# Extracted text
>>>>
Maybe its time to give Elixir a try. It sounds like it might be at a nice sweet spot of modern language features, concurrency and a mature ecosystem.
(NB: I'm new at both languages. A more experienced Go programmer might write that code differently. I don't find myself wondering that with Swift because its much more idiomatic.)
Go doesn't quite have the right level of abstraction for building CRUD apps. In particular, working with relational databases is very manual. Even using things like sqlx.
For an improvement of 2 orders of magnitude while maintaining the same level of developer complexity, I'm hard pressed to think of any other web framework besides Phoenix that can deliver this.
Java and C# easily outclass Phoenix i performances, if only because they are statically typed, but also because they run on VM's that are more advanced (and admittedly older, so more optimized) than BEAM.
Java and C# outclass performance in raw CPU work certainly. Phoenix does not do raw CPU work however, it is primarily a web dispatcher on top of cowboy and the BEAM will run circles around both Java and C# systems if they are programmed to anywhere near the same quality of failure handling that the BEAM implicitly supplies (/me has worked with both Java and the BEAM for over 10 years).
Also, the Erlang VM is older than the JVM, initially created in the late 1980's. The JVM, according to wikipedia, was introduced in 1994. Also the BEAM has significantly better GC handling that both the JVM and .NET both since it has a segmented memory model (each actor has segmented memory) unlike the JVM and .NET's monolithic Heap's, this allows it to perform vast optimizations that ensure that the GC is almost never called yet memory is properly and fully reclaimed due to the bounds of the individual Actor heaps, and even when the GC is called it does not stop-the-world or anything of the sort and has multiple layers of GC's that run for specific cases, the system stays running even as the GC's (rarely) runs. The average GC run time even when it does run is measured in the single-digit 'micro'seconds. If anything the BEAM VM is not only just much older than the JVM and .NET VM's, but also more advanced.
Java and C# incur more much more developer complexity for web development than Phoenix.
And as the the sibling comment points out, raw CPU performance isn't the only measure of efficiency. The JVM loves to eat memory, and if you get 100x CPU efficiency but use 10x the RAM, you're still bounded on machine resource usage by that memory usage.
<<<<
(Stored items)
>>>>
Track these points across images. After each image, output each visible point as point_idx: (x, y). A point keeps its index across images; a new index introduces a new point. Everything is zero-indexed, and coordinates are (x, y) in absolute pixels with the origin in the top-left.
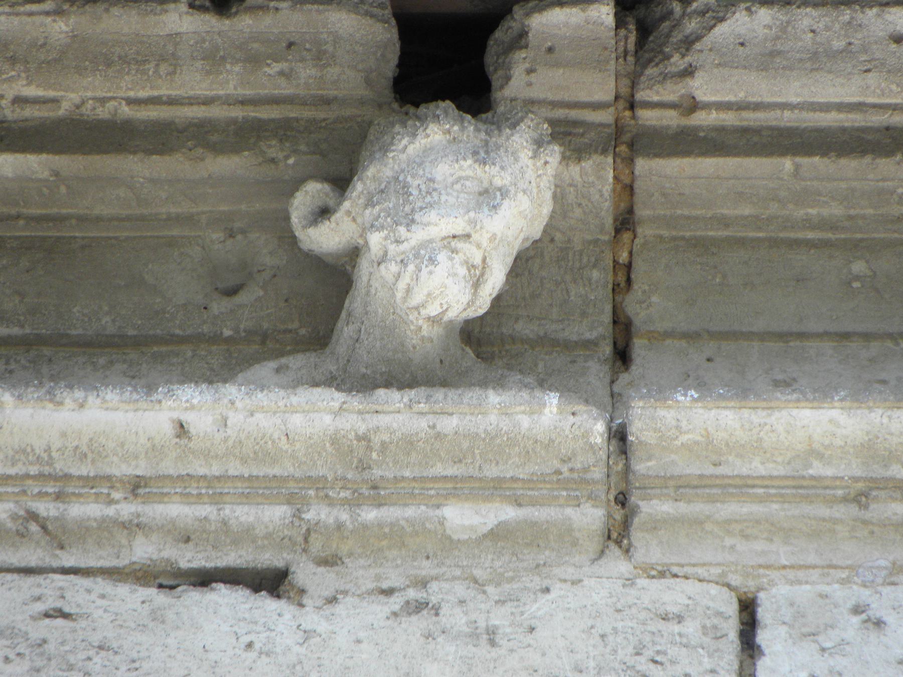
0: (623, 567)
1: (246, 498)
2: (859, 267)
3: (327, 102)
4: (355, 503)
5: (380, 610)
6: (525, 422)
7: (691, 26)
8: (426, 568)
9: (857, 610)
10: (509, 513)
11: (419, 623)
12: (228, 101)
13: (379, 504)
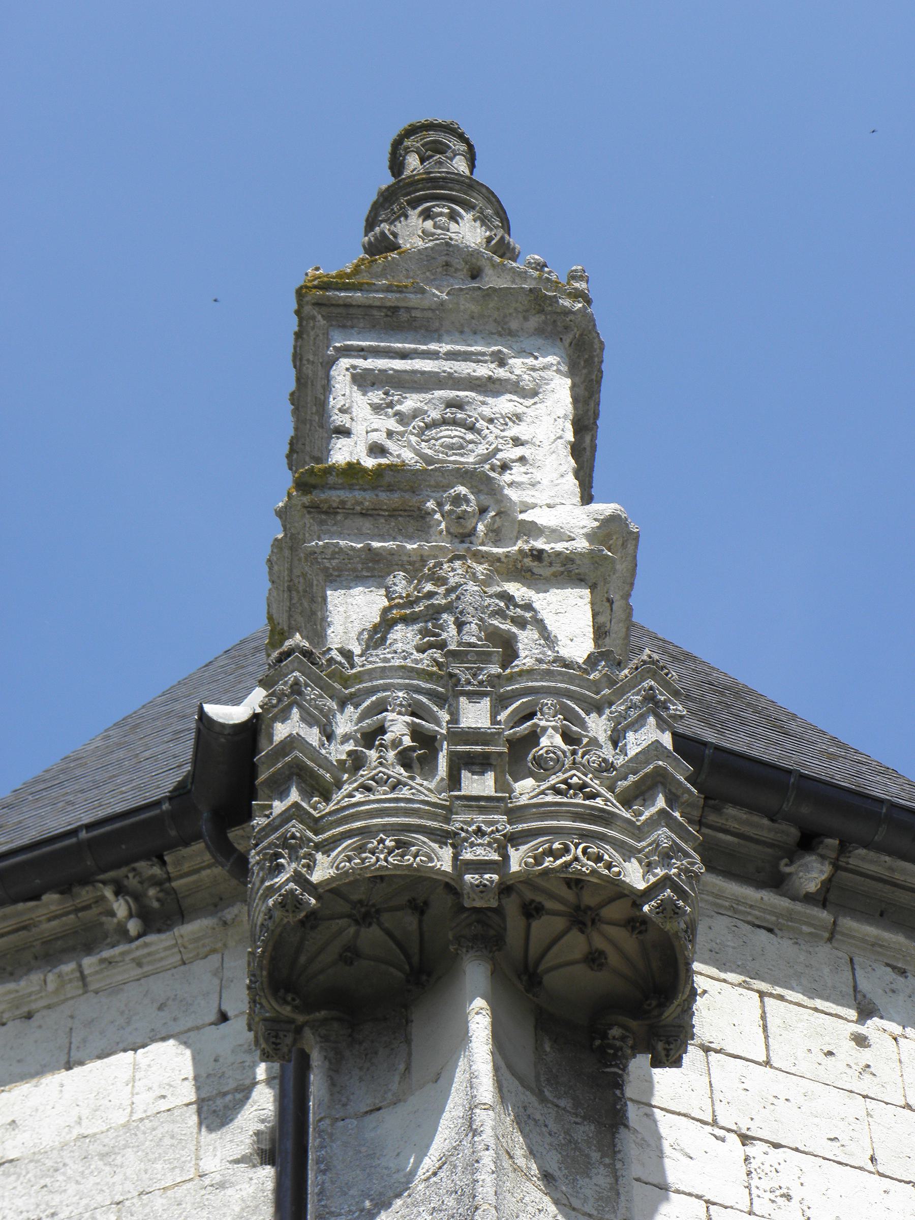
0: (830, 946)
1: (769, 914)
2: (868, 901)
3: (787, 844)
4: (787, 921)
5: (790, 942)
6: (820, 915)
7: (851, 849)
8: (797, 936)
9: (870, 966)
10: (813, 930)
11: (796, 946)
12: (770, 838)
13: (792, 922)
<<<<
# Direction 1
According to the discussion, why is the BEAM's garbage collector almost never called even though memory is still fully reclaimed?
# Direction 2
In the entries, from the first line through the line containing "5: (790, 942)", swap "top-left" for "upper-left" and change nothing else. Omit the pictures.

# Output 1
The BEAM uses a segmented memory model in which each actor has its own memory, unlike the monolithic heaps of the JVM and .NET. The bounds of these individual actor heaps allow optimizations that keep garbage collection from being called most of the time while memory is still properly and fully reclaimed.

# Output 2
Track these points across images. After each image, output each visible point as point_idx: (x, y). A point keeps its index across images; a new index introduces a new point. Everything is zero-indexed, and coordinates are (x, y) in absolute pixels with the origin in the upper-left.
0: (623, 567)
1: (246, 498)
2: (859, 267)
3: (327, 102)
4: (355, 503)
5: (380, 610)
6: (525, 422)
7: (691, 26)
8: (426, 568)
9: (857, 610)
10: (509, 513)
11: (419, 623)
12: (228, 101)
13: (379, 504)
0: (830, 946)
1: (769, 914)
2: (868, 901)
3: (787, 844)
4: (787, 921)
5: (790, 942)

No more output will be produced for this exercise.